■ **Task statement**: Every record below, from first to last, should be copied exactly; leave the pictures out.

*-*-*

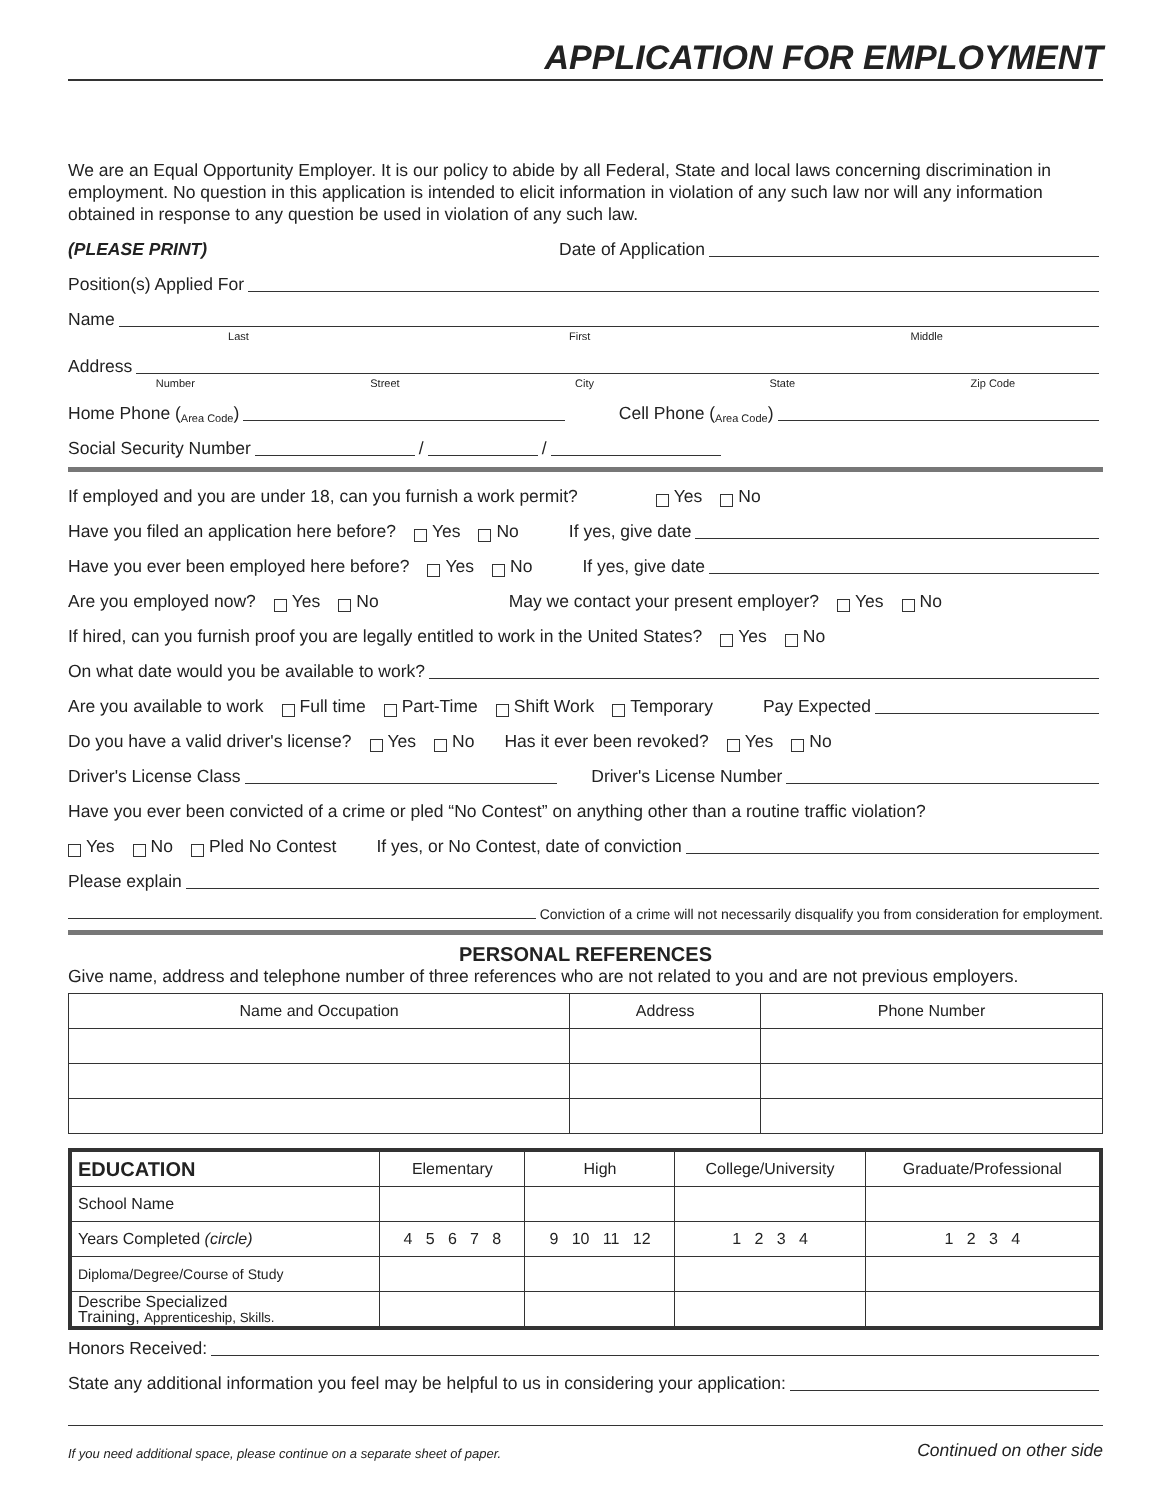APPLICATION FOR EMPLOYMENT
We are an Equal Opportunity Employer. It is our policy to abide by all Federal, State and local laws concerning discrimination in employment. No question in this application is intended to elicit information in violation of any such law nor will any information obtained in response to any question be used in violation of any such law.
(PLEASE PRINT) Date of Application
Position(s) Applied For
Name
Last First Middle
Address
Number Street City State Zip Code
Home Phone ( Area Code ) Cell Phone ( Area Code )
Social Security Number / /
If employed and you are under 18, can you furnish a work permit? Yes No
Have you filed an application here before? Yes No If yes, give date
Have you ever been employed here before? Yes No If yes, give date
Are you employed now? Yes No May we contact your present employer? Yes No
If hired, can you furnish proof you are legally entitled to work in the United States? Yes No
On what date would you be available to work?
Are you available to work Full time Part-Time Shift Work Temporary Pay Expected
Do you have a valid driver's license? Yes No Has it ever been revoked? Yes No
Driver's License Class Driver's License Number
Have you ever been convicted of a crime or pled “No Contest” on anything other than a routine traffic violation?
Yes No Pled No Contest If yes, or No Contest, date of conviction
Please explain
Conviction of a crime will not necessarily disqualify you from consideration for employment.
PERSONAL REFERENCES
Give name, address and telephone number of three references who are not related to you and are not previous employers.
| Name and Occupation | Address | Phone Number |
| --- | --- | --- |
| EDUCATION | Elementary | High | College/University | Graduate/Professional |
| School Name | | | | |
| Years Completed (circle) | 4 5 6 7 8 | 9 10 11 12 | 1 2 3 4 | 1 2 3 4 |
| Diploma/Degree/Course of Study | | | | |
| Describe Specialized Training, Apprenticeship, Skills. | | | | |
Honors Received:
State any additional information you feel may be helpful to us in considering your application:
If you need additional space, please continue on a separate sheet of paper. Continued on other side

*-*-*

■ **Response area**:
APPLICATION FOR EMPLOYMENT
We are an Equal Opportunity Employer. It is our policy to abide by all Federal, State and local laws concerning discrimination in employment. No question in this application is intended to elicit information in violation of any such law nor will any information obtained in response to any question be used in violation of any such law.
(PLEASE PRINT) Date of Application
Position(s) Applied For
Name
Last First Middle
Address
Number Street City State Zip Code
Home Phone ( Area Code ) Cell Phone ( Area Code )
Social Security Number / /
If employed and you are under 18, can you furnish a work permit? Yes No
Have you filed an application here before? Yes No If yes, give date
Have you ever been employed here before? Yes No If yes, give date
Are you employed now? Yes No May we contact your present employer? Yes No
If hired, can you furnish proof you are legally entitled to work in the United States? Yes No
On what date would you be available to work?
Are you available to work Full time Part-Time Shift Work Temporary Pay Expected
Do you have a valid driver's license? Yes No Has it ever been revoked? Yes No
Driver's License Class Driver's License Number
Have you ever been convicted of a crime or pled “No Contest” on anything other than a routine traffic violation?
Yes No Pled No Contest If yes, or No Contest, date of conviction
Please explain
Conviction of a crime will not necessarily disqualify you from consideration for employment.
PERSONAL REFERENCES
Give name, address and telephone number of three references who are not related to you and are not previous employers.
| Name and Occupation | Address | Phone Number |
| --- | --- | --- |
| EDUCATION | Elementary | High | College/University | Graduate/Professional |
| School Name | | | | |
| Years Completed (circle) | 4 5 6 7 8 | 9 10 11 12 | 1 2 3 4 | 1 2 3 4 |
| Diploma/Degree/Course of Study | | | | |
| Describe Specialized Training, Apprenticeship, Skills. | | | | |
Honors Received:
State any additional information you feel may be helpful to us in considering your application:
If you need additional space, please continue on a separate sheet of paper. Continued on other side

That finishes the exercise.